Reception of Kant’s Epistemological Ideas in Fyodor Golubinsky’s Metaphysics
Abstract
Kant’s views on space and time as well as his doctrine of the categories of understanding attracted the attention of thinkers belonging to the Russian spiritual-academic philosophical tradition of the nineteenth and early twentieth centuries. A prominent representative of these was Fyodor Golubinsky. He was among the first to react to Kant’s “Copernican turn”. He did not merely study the epistemological ideas of Kant but embraced them and modified them in the framework of his own philosophical teaching. To determine why Golubinsky turned to Kant’s ideas, to what extent he shared them and with what he disagreed and why, I propose to reconstruct Kant’s and Golubinsky’s ideas on space and time and to compare their doctrines of the categories of understanding.

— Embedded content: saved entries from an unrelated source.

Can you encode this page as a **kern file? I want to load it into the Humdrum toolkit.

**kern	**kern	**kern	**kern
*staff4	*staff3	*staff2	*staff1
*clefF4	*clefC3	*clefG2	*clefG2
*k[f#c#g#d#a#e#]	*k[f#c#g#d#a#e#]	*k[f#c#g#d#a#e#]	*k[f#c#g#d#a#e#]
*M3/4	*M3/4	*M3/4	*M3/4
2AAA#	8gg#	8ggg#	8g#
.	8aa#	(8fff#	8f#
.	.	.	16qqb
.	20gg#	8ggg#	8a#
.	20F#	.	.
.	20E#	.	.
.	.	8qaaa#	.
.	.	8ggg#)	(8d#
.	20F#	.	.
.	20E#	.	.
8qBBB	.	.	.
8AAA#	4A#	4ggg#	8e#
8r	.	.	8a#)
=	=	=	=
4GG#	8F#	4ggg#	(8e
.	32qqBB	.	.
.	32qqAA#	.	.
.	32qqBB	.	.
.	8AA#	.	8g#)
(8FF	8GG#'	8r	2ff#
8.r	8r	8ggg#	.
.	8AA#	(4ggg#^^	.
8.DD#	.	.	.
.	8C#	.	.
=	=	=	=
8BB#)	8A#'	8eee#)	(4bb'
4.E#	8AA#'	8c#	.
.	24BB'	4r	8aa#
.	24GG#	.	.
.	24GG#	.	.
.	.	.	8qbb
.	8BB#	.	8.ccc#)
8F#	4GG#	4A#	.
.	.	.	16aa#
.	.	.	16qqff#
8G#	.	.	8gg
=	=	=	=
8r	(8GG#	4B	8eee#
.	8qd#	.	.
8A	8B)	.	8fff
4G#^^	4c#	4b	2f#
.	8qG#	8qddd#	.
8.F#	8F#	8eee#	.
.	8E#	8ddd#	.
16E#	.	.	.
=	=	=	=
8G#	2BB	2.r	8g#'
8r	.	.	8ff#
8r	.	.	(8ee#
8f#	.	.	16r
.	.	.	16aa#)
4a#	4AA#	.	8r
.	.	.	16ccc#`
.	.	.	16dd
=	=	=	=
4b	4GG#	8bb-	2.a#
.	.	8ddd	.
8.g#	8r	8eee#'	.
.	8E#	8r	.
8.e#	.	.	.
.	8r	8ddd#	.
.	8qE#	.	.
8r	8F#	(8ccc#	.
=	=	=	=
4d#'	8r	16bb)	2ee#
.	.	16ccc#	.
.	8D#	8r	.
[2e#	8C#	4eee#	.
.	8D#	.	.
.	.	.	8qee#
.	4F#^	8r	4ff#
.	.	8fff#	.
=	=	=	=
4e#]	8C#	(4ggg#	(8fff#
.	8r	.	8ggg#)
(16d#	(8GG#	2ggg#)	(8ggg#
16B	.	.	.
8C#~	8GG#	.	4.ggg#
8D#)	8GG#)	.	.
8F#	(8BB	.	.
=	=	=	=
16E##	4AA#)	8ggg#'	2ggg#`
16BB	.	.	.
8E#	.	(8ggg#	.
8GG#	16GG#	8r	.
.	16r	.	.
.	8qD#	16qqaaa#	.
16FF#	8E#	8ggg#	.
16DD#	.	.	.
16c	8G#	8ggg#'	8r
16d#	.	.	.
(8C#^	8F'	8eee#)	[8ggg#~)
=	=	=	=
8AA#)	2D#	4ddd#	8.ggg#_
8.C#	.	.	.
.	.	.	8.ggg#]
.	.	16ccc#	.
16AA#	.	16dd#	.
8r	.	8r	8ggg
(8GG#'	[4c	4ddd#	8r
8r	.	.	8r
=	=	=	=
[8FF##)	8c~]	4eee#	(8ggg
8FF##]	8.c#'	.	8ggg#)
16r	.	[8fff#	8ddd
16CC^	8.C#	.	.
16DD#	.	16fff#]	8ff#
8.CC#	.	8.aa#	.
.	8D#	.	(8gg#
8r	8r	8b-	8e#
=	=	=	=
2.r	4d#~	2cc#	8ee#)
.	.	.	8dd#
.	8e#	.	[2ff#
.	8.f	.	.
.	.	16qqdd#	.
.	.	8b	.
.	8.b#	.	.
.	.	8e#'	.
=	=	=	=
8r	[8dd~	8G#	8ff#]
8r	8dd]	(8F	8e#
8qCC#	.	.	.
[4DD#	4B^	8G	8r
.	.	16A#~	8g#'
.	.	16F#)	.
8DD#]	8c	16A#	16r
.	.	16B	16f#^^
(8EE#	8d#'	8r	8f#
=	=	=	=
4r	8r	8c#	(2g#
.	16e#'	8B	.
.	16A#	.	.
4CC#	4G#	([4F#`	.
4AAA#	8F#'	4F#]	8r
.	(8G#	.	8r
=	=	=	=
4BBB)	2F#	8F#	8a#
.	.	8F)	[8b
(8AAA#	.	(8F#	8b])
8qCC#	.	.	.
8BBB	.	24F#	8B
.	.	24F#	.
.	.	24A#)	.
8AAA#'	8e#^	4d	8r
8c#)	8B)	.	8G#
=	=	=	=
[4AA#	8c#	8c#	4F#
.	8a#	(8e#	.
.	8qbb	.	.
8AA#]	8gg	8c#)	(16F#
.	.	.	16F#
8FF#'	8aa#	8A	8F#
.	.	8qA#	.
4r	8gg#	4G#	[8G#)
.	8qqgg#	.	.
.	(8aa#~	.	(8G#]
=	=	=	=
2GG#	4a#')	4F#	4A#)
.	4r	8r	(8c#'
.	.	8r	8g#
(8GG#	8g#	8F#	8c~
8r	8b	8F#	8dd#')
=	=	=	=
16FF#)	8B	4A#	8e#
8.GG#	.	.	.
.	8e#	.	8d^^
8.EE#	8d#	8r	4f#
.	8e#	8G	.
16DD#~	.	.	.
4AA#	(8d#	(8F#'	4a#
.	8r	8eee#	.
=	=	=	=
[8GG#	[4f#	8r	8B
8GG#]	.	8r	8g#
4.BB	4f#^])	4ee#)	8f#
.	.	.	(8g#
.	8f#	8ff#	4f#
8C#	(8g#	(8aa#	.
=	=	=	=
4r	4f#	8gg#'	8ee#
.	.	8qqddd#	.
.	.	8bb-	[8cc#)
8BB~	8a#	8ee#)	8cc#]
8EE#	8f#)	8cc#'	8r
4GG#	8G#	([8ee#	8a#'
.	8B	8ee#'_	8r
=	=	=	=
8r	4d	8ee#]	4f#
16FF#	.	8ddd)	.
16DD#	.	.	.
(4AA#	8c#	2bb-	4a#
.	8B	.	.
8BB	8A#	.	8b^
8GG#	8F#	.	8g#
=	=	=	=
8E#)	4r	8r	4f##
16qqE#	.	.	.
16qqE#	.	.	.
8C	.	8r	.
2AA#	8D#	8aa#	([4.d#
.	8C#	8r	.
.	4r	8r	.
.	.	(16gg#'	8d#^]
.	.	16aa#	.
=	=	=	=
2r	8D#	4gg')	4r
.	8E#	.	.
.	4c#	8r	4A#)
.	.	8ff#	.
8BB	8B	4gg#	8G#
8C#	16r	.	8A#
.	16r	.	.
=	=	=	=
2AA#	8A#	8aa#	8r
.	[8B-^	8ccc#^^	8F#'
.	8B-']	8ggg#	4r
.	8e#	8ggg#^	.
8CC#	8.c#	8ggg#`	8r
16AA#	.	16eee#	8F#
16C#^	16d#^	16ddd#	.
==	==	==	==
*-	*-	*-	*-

I come to the conclusion that Golubinsky borrowed some propositions of Kant’s theory of space and time, specifically, the procedure of identifying forms of sensibility — space and time — their a priori character, their being part of sensible intuitions and, finally, their definition as essential properties of sense perception. Golubinsky, unlike Kant, considers space and time to be objective. In his doctrine of the categories of understanding Golubinsky follows Kant in that the foundation of the categories of understanding is the unity of self-consciousness but he attributes the unity of self-consciousness to reason’s idea of the Infinite, whereas Kant sees it in the understanding. With some reservations, it can be said that Golubinsky adopts Kant’s table of categories but changes their order. As for the meaning of the categories, for Golubinsky they are not merely laws of cognising things, but laws of their being. In conclusion, I show that Golubinsky forms his epistemological concept in polemics with Kant, borrowing from him only those propositions which fit his metaphysics or modifying them to that end.